Concrètement, le diagnostic puis les orientations retenues résultent d'une longue période de test qui s'est déroulée de février à septembre 2017 (avec cent quatre-vingt-trois jours de présence sur les lieux) : « Cette phase de préfiguration a été cruciale pour la suite du projet d'aménagement. Nous avons dès le départ pu accompagner l'émergence de nouveaux usages lorsque l'on a réduit les voies de circulation de huit à quatre. Autour de l'anneau central s'est alors développé un tout nouveau territoire piéton et cyclable, que les habitants se sont vite appropriés. »
Le diagnostic s'articule autour de quatre missions itinérantes : l'Escadrille de reconnaissance et d'observation sensible (Eros), le Peloton informel d'exploration du territoire (PIIT), la Mission amicale de reconnaissance écologique (Mare) et l'Agence nationale de psychanalyse urbaine (Anpu).
Les quatre équipes ont travaillé en synergie pour réaliser une étude fine des comportements, usages, circulations et activités existants et désirés sur la place. « Pendant près de huit mois, nous avons arpenté la place et ses alentours pour l'interroger, en déceler les dysfonctionnements, en (re)découvrir le potentiel, dans une démarche expérimentale et novatrice qui redéploye la procédure classique des travaux publics », poursuit Pablo Georgieff.
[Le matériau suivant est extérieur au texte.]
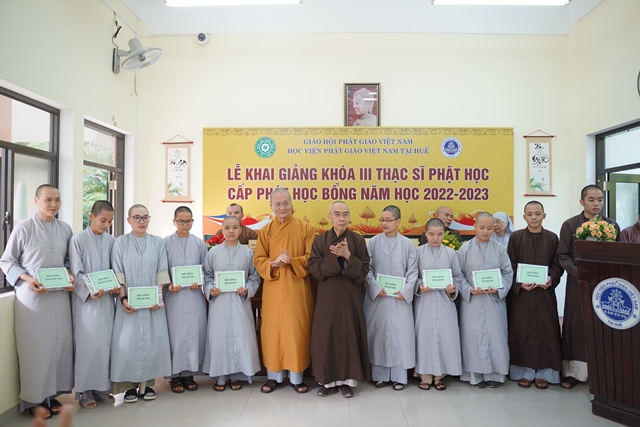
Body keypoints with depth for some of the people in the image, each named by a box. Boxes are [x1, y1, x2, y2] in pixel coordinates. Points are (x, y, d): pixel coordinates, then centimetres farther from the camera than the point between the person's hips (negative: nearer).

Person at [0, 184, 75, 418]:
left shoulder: (66, 229, 3)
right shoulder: (23, 229, -8)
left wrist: (71, 277, -5)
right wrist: (27, 279, -14)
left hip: (60, 295, 4)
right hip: (31, 296, -3)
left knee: (60, 344, 8)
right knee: (34, 347, 4)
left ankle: (52, 394, 24)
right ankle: (34, 398, 19)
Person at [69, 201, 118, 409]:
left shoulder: (112, 241, 6)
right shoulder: (78, 240, -5)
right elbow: (77, 273, -8)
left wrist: (116, 287, -9)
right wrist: (91, 291, -20)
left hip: (107, 299, 4)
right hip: (86, 300, -4)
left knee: (105, 343, 8)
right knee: (88, 344, -1)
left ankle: (102, 386, 20)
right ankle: (84, 390, 12)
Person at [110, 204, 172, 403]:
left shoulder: (158, 242, 4)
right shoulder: (120, 242, 1)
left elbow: (162, 273, 3)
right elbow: (118, 274, -3)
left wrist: (158, 297, -7)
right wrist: (123, 299, -12)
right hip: (130, 301, -1)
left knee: (152, 340, 3)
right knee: (127, 342, -1)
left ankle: (147, 383, 16)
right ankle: (129, 385, 13)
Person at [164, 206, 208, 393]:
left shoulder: (199, 243, 6)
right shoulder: (165, 243, 0)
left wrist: (199, 282, -8)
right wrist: (169, 285, -15)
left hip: (194, 295, 2)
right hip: (174, 295, -2)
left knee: (194, 334, 5)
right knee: (175, 335, 1)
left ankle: (189, 373, 18)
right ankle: (175, 375, 14)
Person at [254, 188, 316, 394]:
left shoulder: (305, 228, -2)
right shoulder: (265, 231, 4)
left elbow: (311, 258, -4)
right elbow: (258, 260, 2)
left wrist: (291, 261, -20)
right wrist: (274, 263, -18)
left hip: (297, 288, -2)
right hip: (273, 288, 2)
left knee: (297, 329, 3)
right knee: (273, 329, 7)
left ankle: (296, 376, 17)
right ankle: (273, 375, 21)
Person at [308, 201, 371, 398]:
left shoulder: (358, 240, -1)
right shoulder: (320, 240, 0)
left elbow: (364, 270, -6)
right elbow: (314, 268, -8)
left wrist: (347, 256, -20)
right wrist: (334, 256, -19)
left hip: (350, 296, 0)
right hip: (326, 296, 1)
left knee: (349, 335, 4)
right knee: (326, 336, 4)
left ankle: (347, 380, 19)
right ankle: (327, 380, 19)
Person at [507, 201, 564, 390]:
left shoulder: (552, 238, 4)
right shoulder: (515, 237, -1)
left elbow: (557, 265, 4)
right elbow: (510, 266, -2)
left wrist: (551, 279, -14)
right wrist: (520, 283, -15)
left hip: (545, 292, 1)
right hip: (520, 292, -1)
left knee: (545, 330, 4)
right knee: (522, 331, 2)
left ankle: (542, 372, 16)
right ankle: (524, 372, 13)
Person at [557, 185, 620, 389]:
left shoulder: (612, 225, 5)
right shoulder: (570, 225, -3)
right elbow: (563, 255, -4)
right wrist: (579, 272, -18)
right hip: (578, 282, -2)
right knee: (576, 324, 3)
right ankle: (574, 371, 10)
Le travail de terrain éclaire et épaissit les connaissances sensorielles, écologiques et fonctionnelles des lieux. Résultat : l'esquisse de l'avant-projet est complètement redessinée par la pratique du terrain. « Si la co-conception n'est pas un long fleuve tranquille, il est certain que l'optimisation des usages et des budgets en est déjà un résultat concret », conclut-il.